What you are asked to do
Every line of the data below that holds the string "thumb" needs to be reported.

(Collected data entries)

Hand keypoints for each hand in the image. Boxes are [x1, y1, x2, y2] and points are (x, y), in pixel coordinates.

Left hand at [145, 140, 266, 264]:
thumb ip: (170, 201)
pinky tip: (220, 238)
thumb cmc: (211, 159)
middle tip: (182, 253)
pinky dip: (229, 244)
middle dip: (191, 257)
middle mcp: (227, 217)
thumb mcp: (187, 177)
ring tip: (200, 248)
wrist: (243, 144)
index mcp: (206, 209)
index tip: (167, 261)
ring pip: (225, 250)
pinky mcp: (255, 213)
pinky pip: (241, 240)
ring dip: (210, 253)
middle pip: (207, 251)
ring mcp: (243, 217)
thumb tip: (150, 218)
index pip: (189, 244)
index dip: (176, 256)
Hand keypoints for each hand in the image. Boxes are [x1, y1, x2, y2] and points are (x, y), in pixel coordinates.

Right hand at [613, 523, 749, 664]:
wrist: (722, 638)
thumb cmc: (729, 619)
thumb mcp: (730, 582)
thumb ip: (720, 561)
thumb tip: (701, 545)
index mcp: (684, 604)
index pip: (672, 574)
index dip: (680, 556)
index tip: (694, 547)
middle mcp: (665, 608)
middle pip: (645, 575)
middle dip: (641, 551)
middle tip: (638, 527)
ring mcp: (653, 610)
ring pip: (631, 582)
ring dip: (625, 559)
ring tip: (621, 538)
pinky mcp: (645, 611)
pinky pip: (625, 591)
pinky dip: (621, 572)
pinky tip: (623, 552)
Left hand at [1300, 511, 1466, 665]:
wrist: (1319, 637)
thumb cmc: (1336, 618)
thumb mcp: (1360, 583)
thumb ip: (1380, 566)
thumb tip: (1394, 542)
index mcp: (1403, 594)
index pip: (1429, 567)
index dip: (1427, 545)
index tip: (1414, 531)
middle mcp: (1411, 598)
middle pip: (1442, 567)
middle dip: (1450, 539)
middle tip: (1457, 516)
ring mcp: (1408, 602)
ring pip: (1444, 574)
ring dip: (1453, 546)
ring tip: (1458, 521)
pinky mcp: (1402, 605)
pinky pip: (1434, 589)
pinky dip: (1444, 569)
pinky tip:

Answer to the exercise
thumb ip: (170, 201)
thumb cmc: (211, 159)
thumb mcp: (187, 177)
thumb tip: (150, 218)
thumb cmc: (729, 619)
thumb mcp: (730, 582)
thumb ip: (720, 561)
thumb tip: (701, 545)
thumb cmc: (1336, 618)
thumb mcp: (1360, 583)
thumb ip: (1380, 566)
thumb tip: (1394, 542)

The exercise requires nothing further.